We all have defining moments in our lives... milestones that occur that we can look back at and say, I remember it like it was yesterday and my life changed because of that event. For most any citizen of the USA who was alive in 1963, the assasination of President John F. Kennedy is one of those moments. Whether you were at work, or at home, or sitting in a classroom at school, the impact of what happened on November 22, 1963 in Dallas, TX was felt throughout our country.
I grew up in a household that was divided on their politics. My dad was a staunch Republican who went to bed on election night in 1960 certain that Richard Nixon was a shoe-in as the next President of the United States. My mother was just as staunchly a Democrat, who believed in JFK like there was no tomorrow without him.

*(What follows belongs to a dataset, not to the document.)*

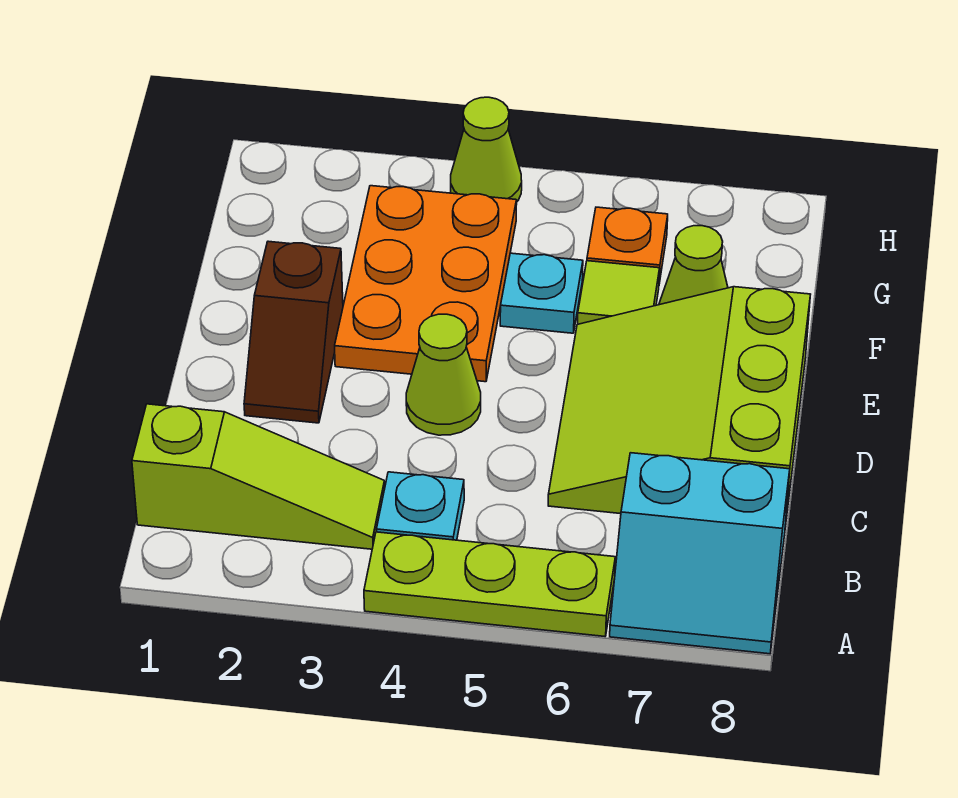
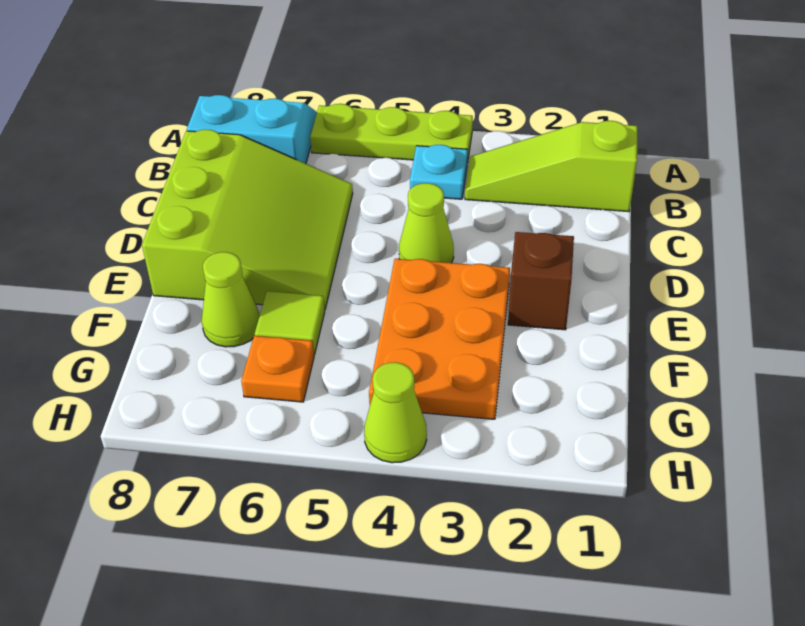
cyan plate F5 level 1 -> none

In the fifty years that have followed that tragic, defining day, I have reflected on that event and have often wondered... what if? What if JFK had lived to rewrite the history of our wonderful country? What if I hadn't witnessed, as a nine year old kid, the reactions of certain people in the aftermath of the assasination, of not only my parents, but of my teachers? What if I had not seen and heard the emotion of one of the most iconic newsmen of my time as he choked up and shed tears on public television for a man who he truly loved and respected?
For days after the death of John Kennedy, we watched, grief-striken, as a young widow in a pink suit blemished by blood stains, stood next to her dead husband's righthand man as he was sworn in as the next President of the United States. We watched as this remarkable family of Kennedy's stood proud and unwavering in their greatness while laying a son, a brother, a husband and a father, to rest.
A few short years later, my family traveled to Dallas, TX to spend Christmas with my oldest brother and his family. It came as no great surprise that my mother would want to travel the route that JFK took the day he died... Past the Texas Book Depository where Oswald lay in waiting to kill our President... Past the grass knoll that still holds the mystery of what really happened that day... Past Parkland Hospital where people crowded around the emergency room entrance on November 22, 1963, sobbing in disbelief as a doctor announced that our beloved President was dead.
Fifty years later, I sit here writing this as tears cloud my eyes and think... what if?